Because computing was still in its infancy at the time, this technology evolved slowly; IBM’s “Shoebox” machine could understand 16 words spoken in English in 1962, but adding hundreds of additional entries to the vocabulary of machines was a decades-long process. It wasn’t until 1990 that Dragon introduced a consumer-targeted speech-recognition product, Dragon Dictate, for a whopping $9,000.

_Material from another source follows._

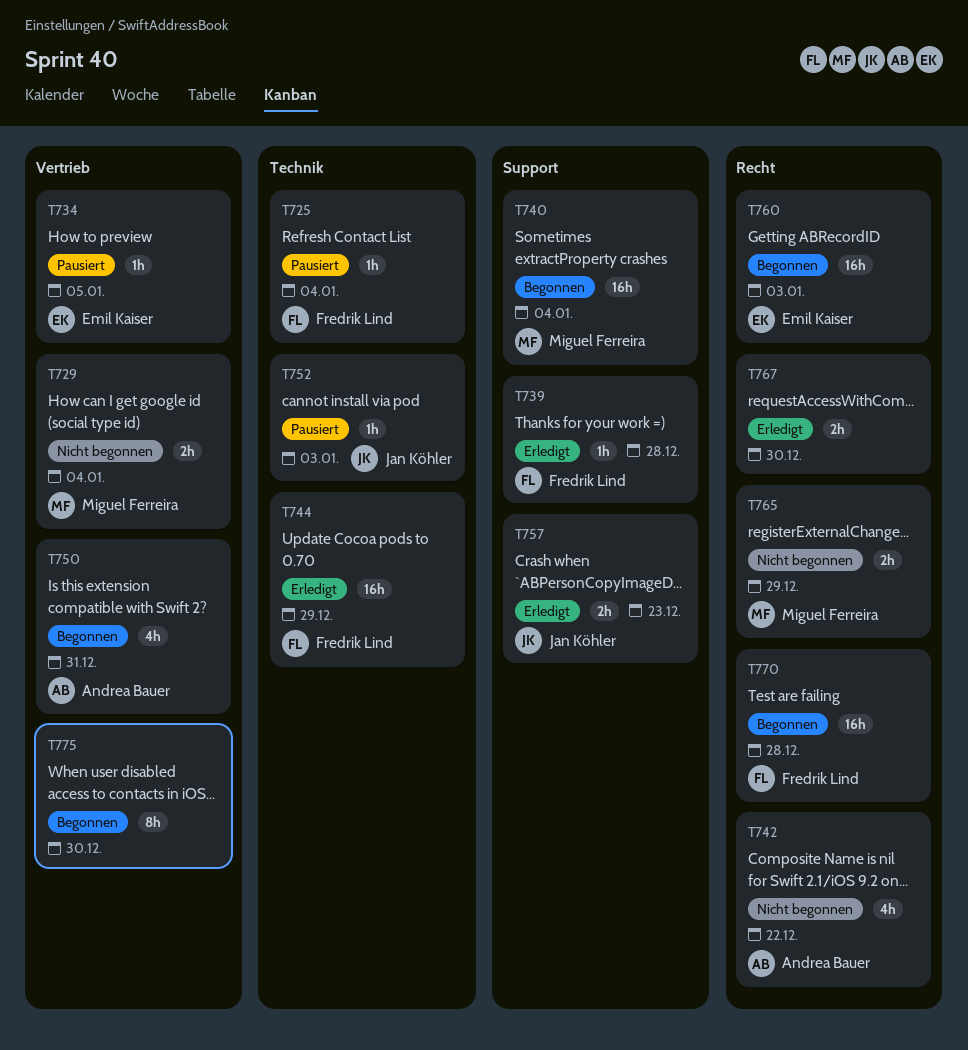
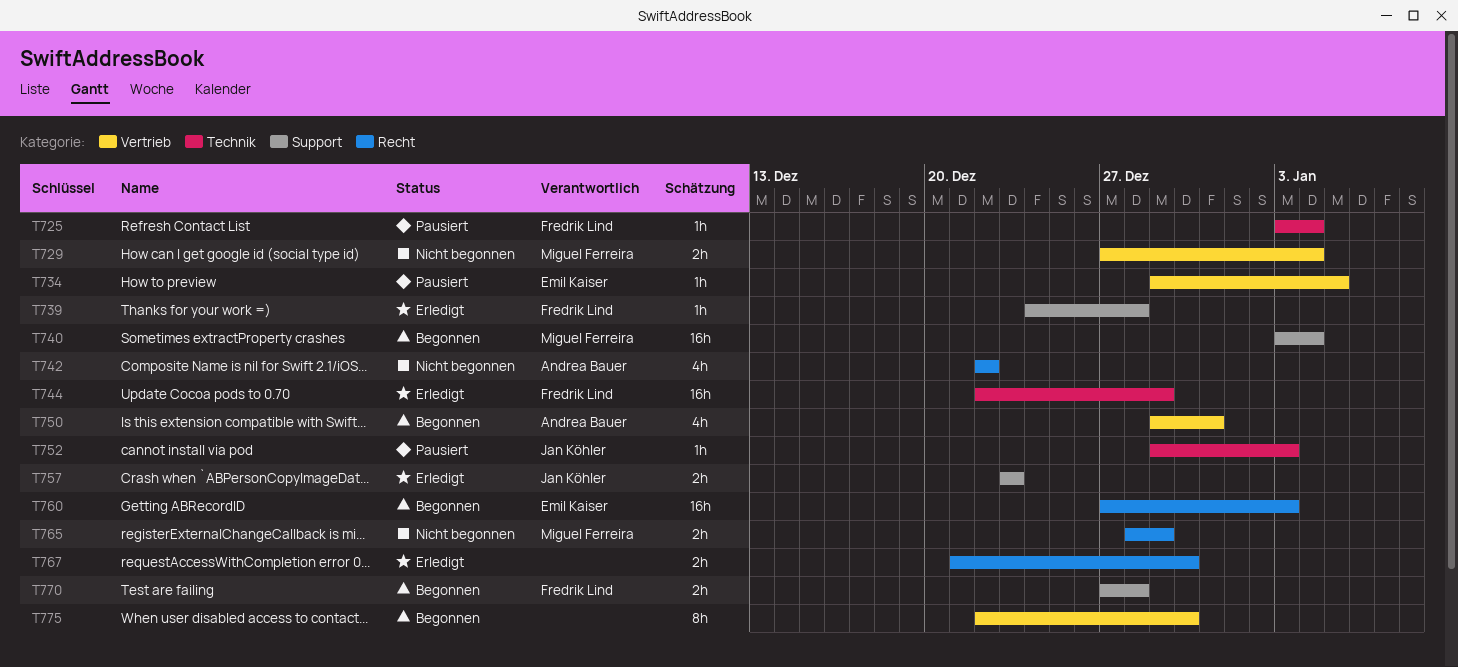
T770, label: Recht -> Support
T770, estimate: 16h -> 2h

Until fairly recently, such technologies plateaued at around 80 percent accuracy. But in the last few years, Apple and Google devices have made typing by voice easier than tapping words into a screen, and this technology looks increasingly crucial as competitors like Amazon, with its Echo device, also crowd in. Such gadgets not only sift your words out of any surrounding noises but also analyze the linguistic context to better understand precisely what you’re saying.
Is handwriting obsolete?
As machines continue to improve, is old-timey ink on paper bound the way of the dinosaur?
One survey found hundreds of people who said they hadn’t written a single thing by hand in over a month. And while current U.S. educational standards don’t require cursive, lessons in keyboarding are mandatory, down to grades where students have barely learned to write by hand. Indeed, even as many of us aren’t sure what drawer we last saw a notepad in, we now spend hours each day texting and writing online.
Of course, longhand still has its advantages; studies suggest it’s a better way to take notes than on a laptop. That’s not just because computers can be an endless source of distraction, either. Rather, researchers found that when you take notes by hand, because you can’t keep up with everything that’s being said verbatim, you instead reframe it in your own words, prompting deeper thought than rote transcription. There is also evidence that writing letters out cements the ability to recognize those characters, both for children learning to read and for adults studying foreign languages.
Whether you still like the feel of pen on paper or prefer the glow of a touchscreen or a machine that takes dictation, you’re still getting your ideas down and communicating, albeit in different ways. And that’s really been the point all along, says Anne Trubek, an author and former professor at Oberlin College, referring millennia-old forms of writing on clay tablets:
What we want from writing – and what the Sumerians wanted – is cognitive automaticity, the ability to think as fast as possible, freed as much as can be from the strictures of whichever technology we must use to record our thoughts,” Trubek wrote. “This is what typing does for millions. It allows us to go faster, not because we want everything faster in our hyped-up age, but for the opposite reason: we want more time to think.
So what about you? What’s your favorite way to capture an idea in writing?